13. A program causing a computer to function as unit including:
state series generation unit that generates the time series data of
state nodes from the time series data of a first event between time
series data of the first event and a second event when a state
transition model of the first event is expressed as a stochastic
state transition model; and computing unit that computes parameters
of the stochastic state transition model of the first event and
second event by computing parameters of the time series data that
corresponds to an appearance frequency of the state nodes, the
appearance frequency of transitions among the state nodes, and the
state nodes by using the time series data of the first event and
the time series data of the state nodes.
Description
BACKGROUND OF THE INVENTION
[0001] 1. Field of the Invention
[0002] The present invention relates to a data processing
apparatus, a data processing method, and a program, especially, to
more simply learn the learning parameters to predict the
probability, course, and elapsed time at the specific location or
the place where a specific action is conducted in the near future
of the current time or later.
[0003] 2. Description of the Related Art
[0004] Recently, there is active research where a user's state is
learned by modeling with time series data obtained from wearable
sensors that a user is wearing, and the present state of the users
is recognized by using a model obtained from learning (for example,
see Japanese patent Application Publication Laid-open No.
2006-134080, Japanese patent Application Publication Laid-open No.
2008-204040, and "Life Patterns: structure from wearable sensors",
Brian Patrick Clarkson, Doctoral Thesis, MIT, 2002.
[0005] The inventor firstly proposed as Japanese Patent Application
No. 2009-180780 the method that estimates stochastically a
plurality of possibilities of the user's action state at the
desired time in the future.
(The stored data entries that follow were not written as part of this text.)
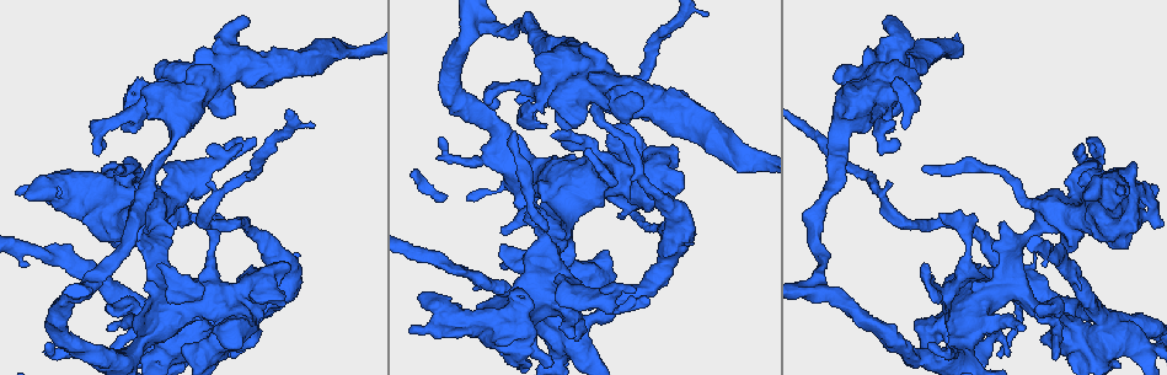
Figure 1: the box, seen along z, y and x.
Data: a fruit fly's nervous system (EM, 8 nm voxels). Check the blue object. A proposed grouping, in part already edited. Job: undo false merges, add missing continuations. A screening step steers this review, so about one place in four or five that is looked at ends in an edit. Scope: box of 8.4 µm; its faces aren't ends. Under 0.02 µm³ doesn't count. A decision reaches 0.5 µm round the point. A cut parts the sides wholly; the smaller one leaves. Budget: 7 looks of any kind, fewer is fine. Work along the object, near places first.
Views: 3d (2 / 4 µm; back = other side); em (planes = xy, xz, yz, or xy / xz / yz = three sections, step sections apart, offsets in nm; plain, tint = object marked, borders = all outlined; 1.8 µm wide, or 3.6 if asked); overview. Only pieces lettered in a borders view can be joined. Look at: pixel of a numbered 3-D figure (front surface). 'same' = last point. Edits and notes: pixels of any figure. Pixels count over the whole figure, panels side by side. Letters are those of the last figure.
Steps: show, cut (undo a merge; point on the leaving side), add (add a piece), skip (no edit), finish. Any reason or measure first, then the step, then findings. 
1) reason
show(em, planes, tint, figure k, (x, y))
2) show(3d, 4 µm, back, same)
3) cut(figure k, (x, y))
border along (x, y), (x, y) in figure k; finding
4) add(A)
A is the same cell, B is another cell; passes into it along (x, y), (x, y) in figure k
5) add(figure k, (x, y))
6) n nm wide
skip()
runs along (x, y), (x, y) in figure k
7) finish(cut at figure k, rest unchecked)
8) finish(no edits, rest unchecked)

looks like a crossing
show(3d, 2 µm, back, figure 1, (565, 256))

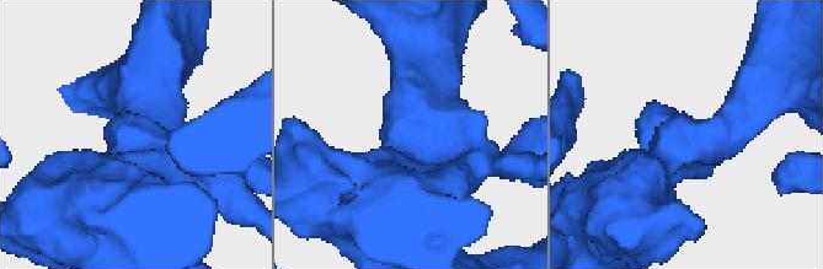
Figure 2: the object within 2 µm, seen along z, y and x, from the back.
show(em, yz, step 8, borders, figure 2, (681, 136))

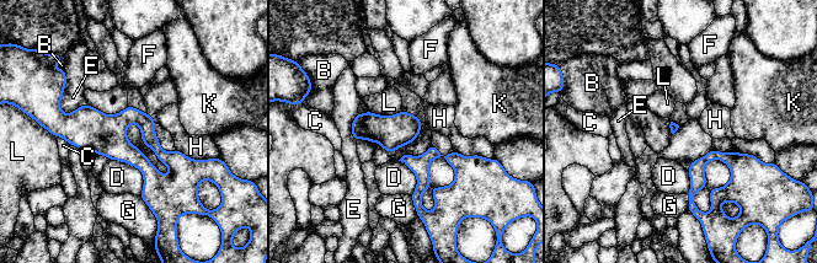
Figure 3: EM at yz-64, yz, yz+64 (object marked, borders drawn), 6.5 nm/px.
skip()
B, C, D, E, F, G, H, K and L are other cells; runs along (59, 116), (156, 178), (196, 164) in figure 3; one cell here

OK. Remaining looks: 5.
show(em, 3.6 µm, planes, tint, figure 1, (217, 301))

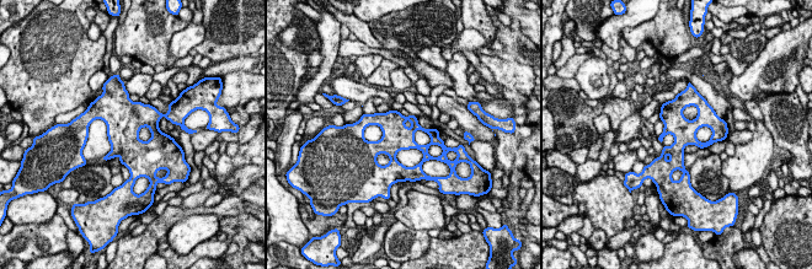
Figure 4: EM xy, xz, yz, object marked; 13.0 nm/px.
show(em, 3.6 µm, planes, borders, same)

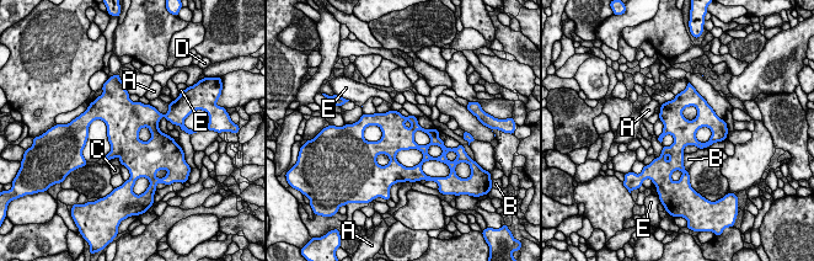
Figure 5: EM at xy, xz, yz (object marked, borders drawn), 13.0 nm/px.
skip()
A, B, C, D and E are other cells; one cell here

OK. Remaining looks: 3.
sharp bend
show(3d, 4 µm, figure 1, (605, 100))

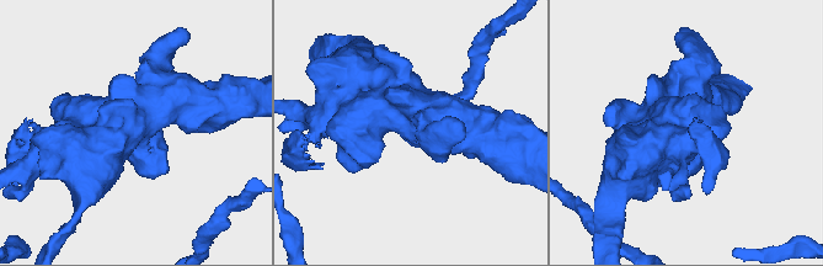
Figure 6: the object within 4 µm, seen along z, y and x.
show(em, 3.6 µm, planes, plain, figure 6, (414, 127))

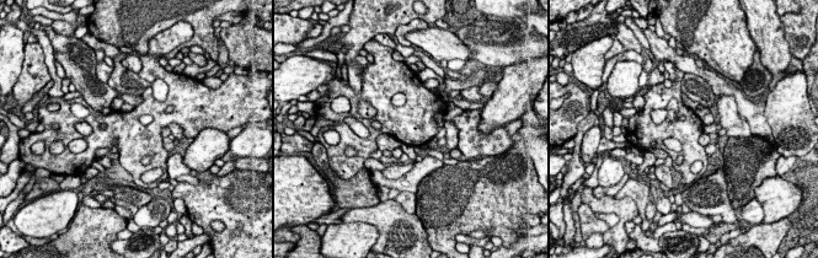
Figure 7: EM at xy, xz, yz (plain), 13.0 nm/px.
show(em, 3.6 µm, planes, borders, same)

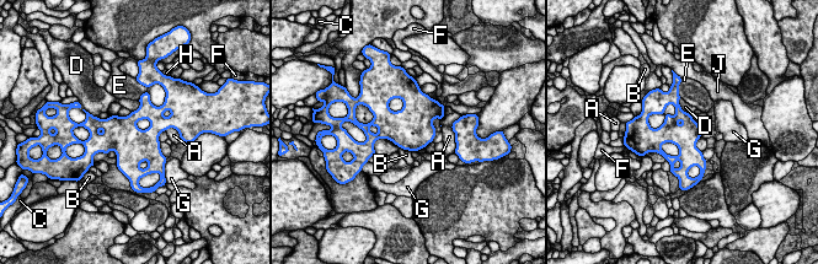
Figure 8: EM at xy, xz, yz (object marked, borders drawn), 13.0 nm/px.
skip()
A, B, C, D, E, F, G, H and J are other cells; continuous, no second cell

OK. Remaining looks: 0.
finish(no edits, rest unchecked)

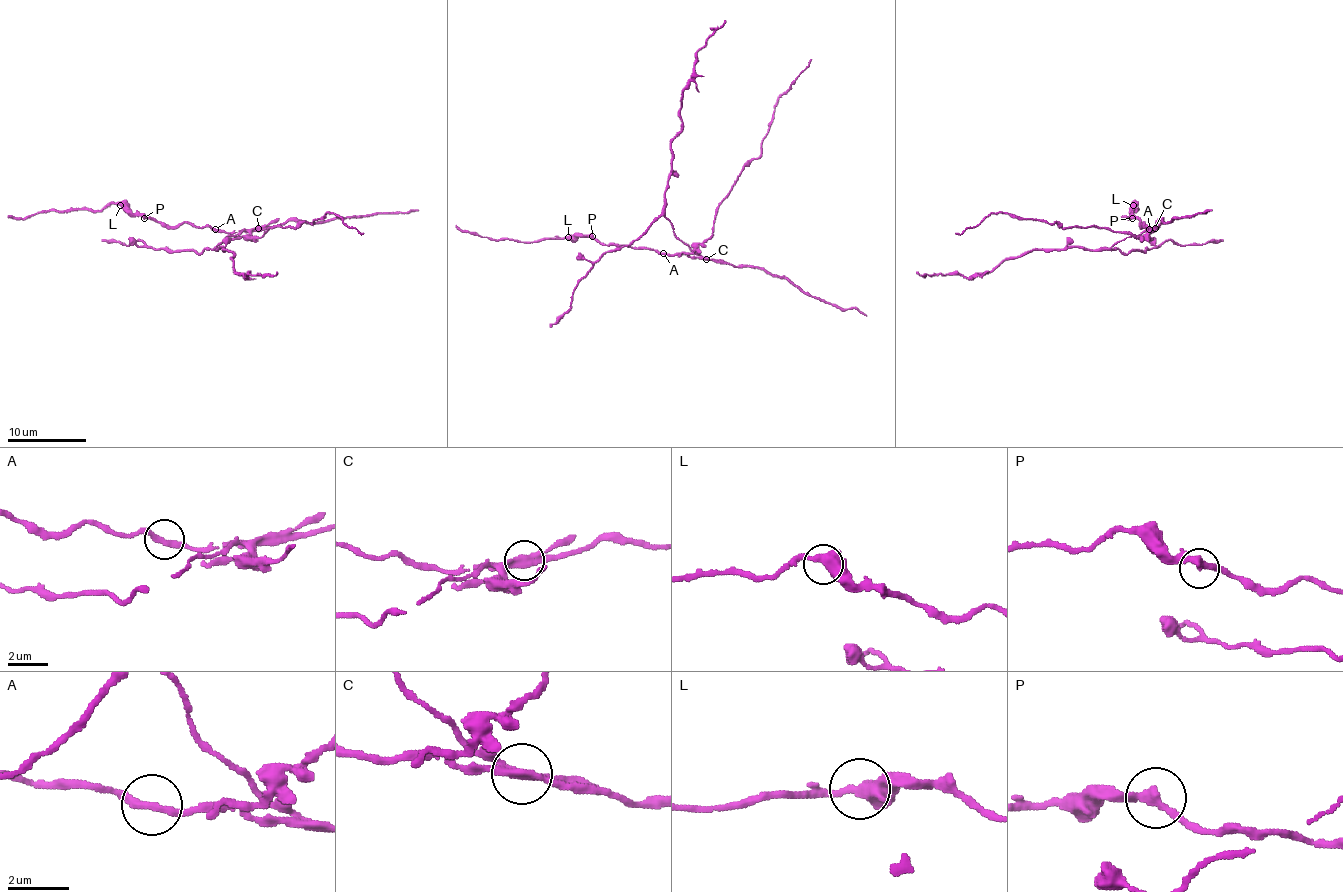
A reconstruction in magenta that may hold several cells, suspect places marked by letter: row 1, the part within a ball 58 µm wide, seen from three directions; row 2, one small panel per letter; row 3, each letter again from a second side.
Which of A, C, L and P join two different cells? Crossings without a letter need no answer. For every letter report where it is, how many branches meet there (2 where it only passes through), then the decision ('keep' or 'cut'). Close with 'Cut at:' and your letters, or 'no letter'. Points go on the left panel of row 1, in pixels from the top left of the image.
A: (215, 229) | 2 | keep
C: (258, 228) | 3 | cut
L: (120, 205) | 4 | keep
P: (144, 218) | 2 | keep
Cut at: C

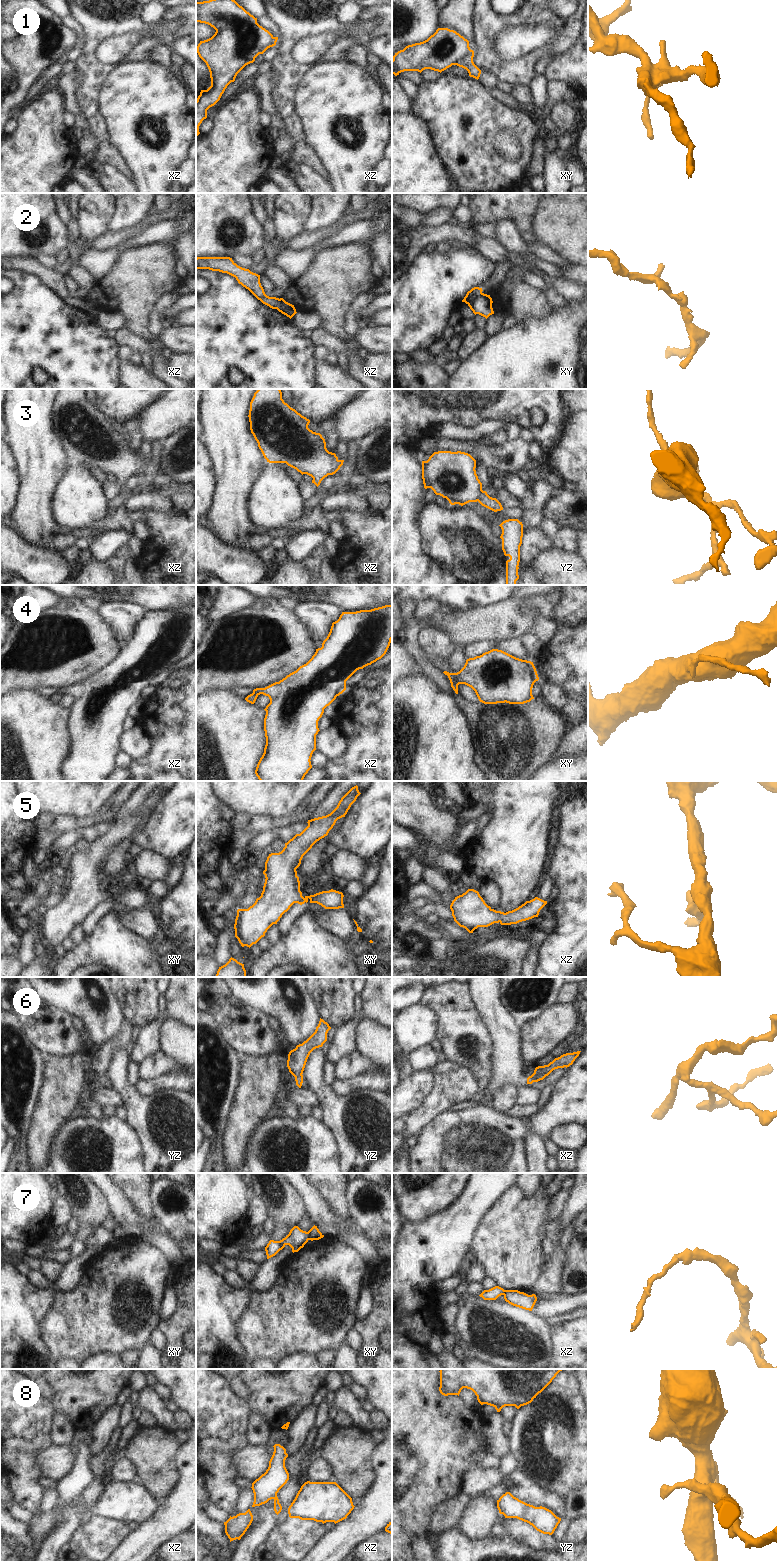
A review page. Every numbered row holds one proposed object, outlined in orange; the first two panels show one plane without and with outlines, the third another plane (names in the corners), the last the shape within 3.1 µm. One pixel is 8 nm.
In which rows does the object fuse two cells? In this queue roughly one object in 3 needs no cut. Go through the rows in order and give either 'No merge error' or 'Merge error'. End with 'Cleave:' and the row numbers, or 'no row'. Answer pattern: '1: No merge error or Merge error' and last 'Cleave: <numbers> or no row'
1: Merge error
2: Merge error
3: No merge error
4: Merge error
5: No merge error
6: Merge error
7: Merge error
8: No merge error
Cleave: 1, 2, 4, 6, 7.

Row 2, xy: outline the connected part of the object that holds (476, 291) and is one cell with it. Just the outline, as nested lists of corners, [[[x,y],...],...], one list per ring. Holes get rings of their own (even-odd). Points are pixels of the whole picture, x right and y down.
[[[479,287],[472,288],[470,291],[467,292],[462,302],[469,304],[476,296],[482,294],[482,291],[483,291],[482,288]]]

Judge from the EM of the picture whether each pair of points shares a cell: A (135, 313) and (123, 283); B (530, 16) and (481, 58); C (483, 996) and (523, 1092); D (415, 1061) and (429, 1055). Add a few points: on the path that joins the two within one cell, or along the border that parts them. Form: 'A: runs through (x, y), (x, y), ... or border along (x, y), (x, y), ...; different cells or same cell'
A: runs through (135, 306), (133, 293), (130, 290); same cell
B: runs through (514, 19), (503, 22), (484, 42); same cell
C: border along (526, 1083), (517, 1087); different cells
D: runs through (418, 1059), (426, 1058); same cell

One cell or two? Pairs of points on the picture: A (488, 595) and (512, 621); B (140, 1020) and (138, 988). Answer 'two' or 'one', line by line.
A: two
B: one

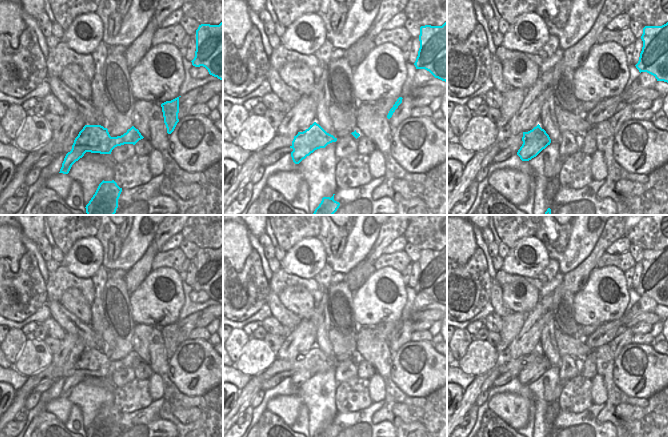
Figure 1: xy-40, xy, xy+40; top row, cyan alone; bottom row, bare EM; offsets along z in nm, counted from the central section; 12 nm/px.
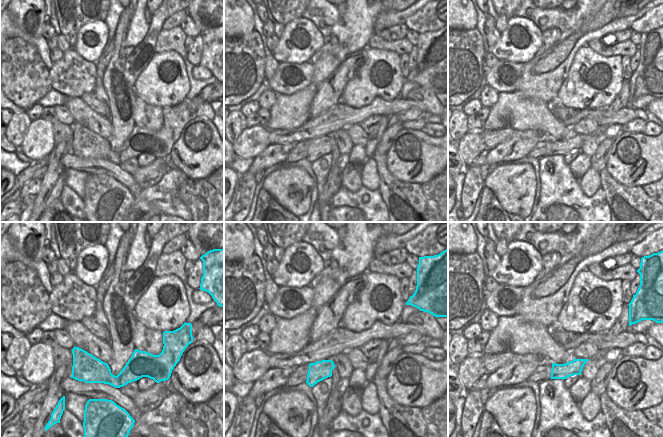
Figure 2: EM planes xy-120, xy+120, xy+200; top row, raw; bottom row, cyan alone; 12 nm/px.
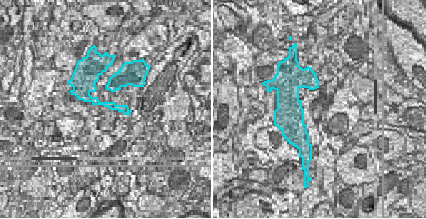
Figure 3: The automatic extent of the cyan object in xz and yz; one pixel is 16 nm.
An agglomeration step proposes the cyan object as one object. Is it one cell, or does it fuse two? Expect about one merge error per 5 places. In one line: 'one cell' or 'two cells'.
two cells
In the method of the Japanese Patent
Application No. 2009-180780, the user's action state from time
series data is learned as a stochastic state transition model, and
by using a learned stochastic state transition model, it may be
possible to recognize the present action state and to
stochastically estimate the user's action state of so-called "after
predetermined time". Then, as an example of an estimation of the
user's action state after "a predetermined time", an example is
suggested to estimate the user's destination (location) after a
predetermined time by recognizing the user's present location.
[0006] Furthermore, the inventor further improved the Japanese
Patent Application No. 2009-180780, and proposed as Japanese Patent
Application No. 2009-208064 the method to estimate the arrival
probability, course, and time to a plurality of destinations is
estimated even when the elapsed time from the present time of so
called "after predetermined time" is not specified. In the method
of Japanese Patent Application No. 2009-208064, it may be possible
to automatically detect a destination candidate by finding a
location corresponding to a node of the destination from among the
nodes in the probability model.
SUMMARY OF THE INVENTION
[0007] In the methods of the Japanese Patent Application No.
2009-180780 and Japanese Patent Application No. 2009-208064, the
hidden Markov model is adopted as a example of the stochastic state
transition model that expresses the action state of a user. Then,
in the method of Japanese Patent Application No. 2009-208064, a
two-step process that the output results obtained by the first
hidden Markov model is input to the second hidden Markov model to
be a subsequent step is adopted for a learning instrument of the
hidden Markov model that expresses the action state of the user.
For the two-step process, the learning time took twice as long, and
process load was large.
[0008] It is desirable to more simply learn the learning parameters
to predict the probability, course, and elapsed time at the
specific location or the place where a specific action is conducted
in the near future of the present time or later.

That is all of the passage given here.